Ways to Counter Australia’s Growing Neo-Nazi Threat  (Sezen Bakan, New Daily)
Australian white supremacists and neo-Nazis are encouraging members to undergo combat sports training and law enforcement avoidance under the banner of “Active Clubs”, a parliamentary inquiry into right-wing extremism heard from the Counter Extremism Project (CEP). The CEP called for close monitoring of this activity. “There is increasing evidence suggesting that the network’s main objective is instead the creation of shadow militias that can be activated when the need for coordinated violent action on a larger scale arises,” CEP said.

Argentinian Court Declares Iran a “Terrorist State” for 1992 and 1994 Attacks  (Mostafa Aslani, Iran News Update)

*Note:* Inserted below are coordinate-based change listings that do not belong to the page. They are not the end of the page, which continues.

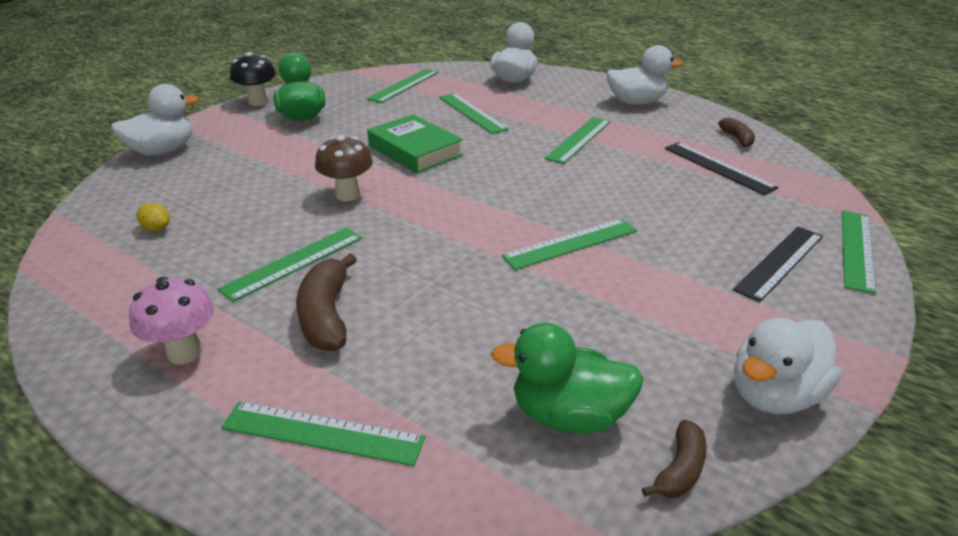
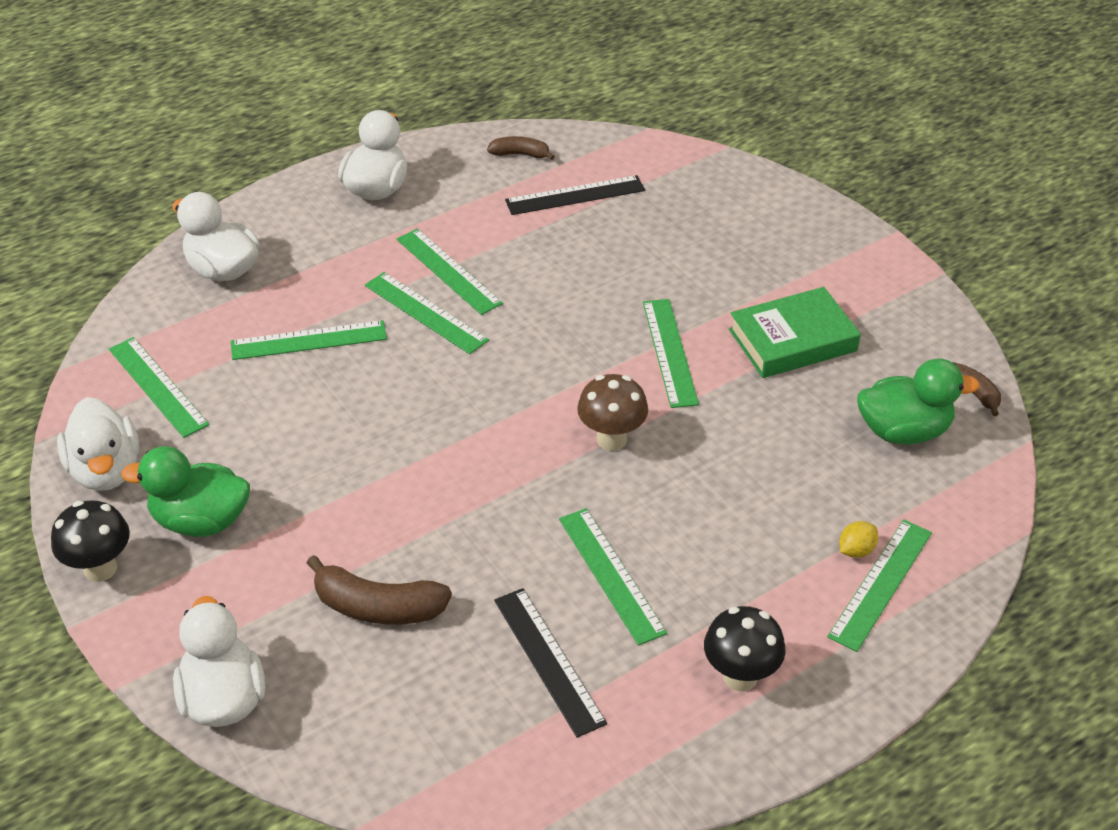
camera: 70 degrees left, 10 degrees up
(157, 228) = (471, 703): yellow lemon -> yellow lemon (856, 550)
(185, 352) = (740, 676): pink mushroom -> black mushroom
(327, 315) = (719, 559): brown banana -> brown banana (378, 607)
(348, 195) = (478, 506): brown mushroom -> brown mushroom (611, 439)
(415, 150) = (391, 421): green book -> green book (792, 340)
(568, 415) = (903, 431): green duck -> green duck turned 120 degrees counterclockwise
(774, 395) = (915, 314): white duck -> white duck (106, 470)
(779, 262) = (757, 234): black ruler -> black ruler (548, 660)
(856, 249) = (758, 182): green ruler -> green ruler (425, 313)

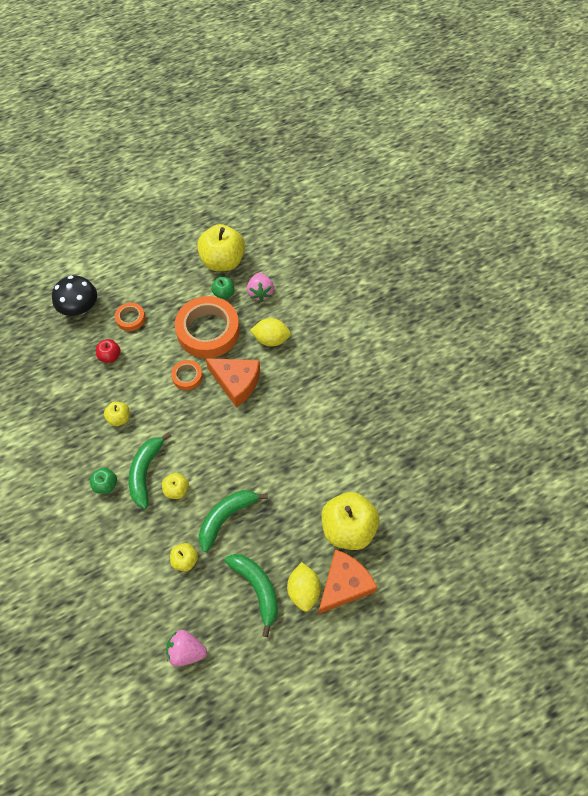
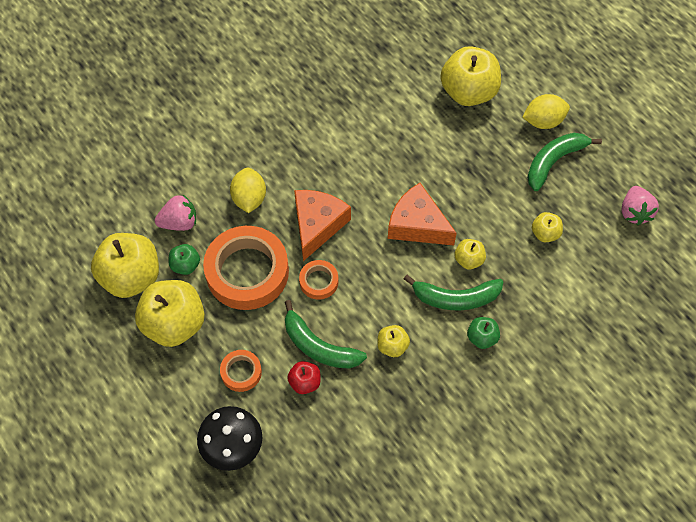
camera: 100 degrees left, 0 degrees up
(179, 283) = (174, 324): none -> yellow apple
(226, 517) = (487, 204): green banana -> green banana (319, 346)
(344, 585) = (527, 88): orange cheese -> orange cheese (417, 225)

Over three decades after deadly attacks in Buenos Aires targeted Israel’s embassy and a Jewish center, an Argentine court has placed the blame on Iran and declared it a “terrorist state,” according to local media reports. The ruling states that Iran had ordered the 1992 attack on Israel’s embassy, which left 29 dead, as well as the 1994 attack on the Argentina Israelite Mutual Association (AMIA) Jewish center, the deadliest in Argentina’s history, leaving 85 dead and 300 injured. The court also implicated the Iran-backed Shiite movement Hezbollah in carrying out the AMIA attack, calling it a “crime against humanity.” “Hezbollah carried out an operation that responded to a political, ideological and revolutionary design under the mandate of a government, of a State,” said Carlos Mahiques, one of the three judges who issued the decision, referencing Iran. The 1994 AMIA attack has never been claimed or solved, but Argentina and Israel have long suspected Lebanon’s Shiite Hezbollah group carried it out at Iran’s request.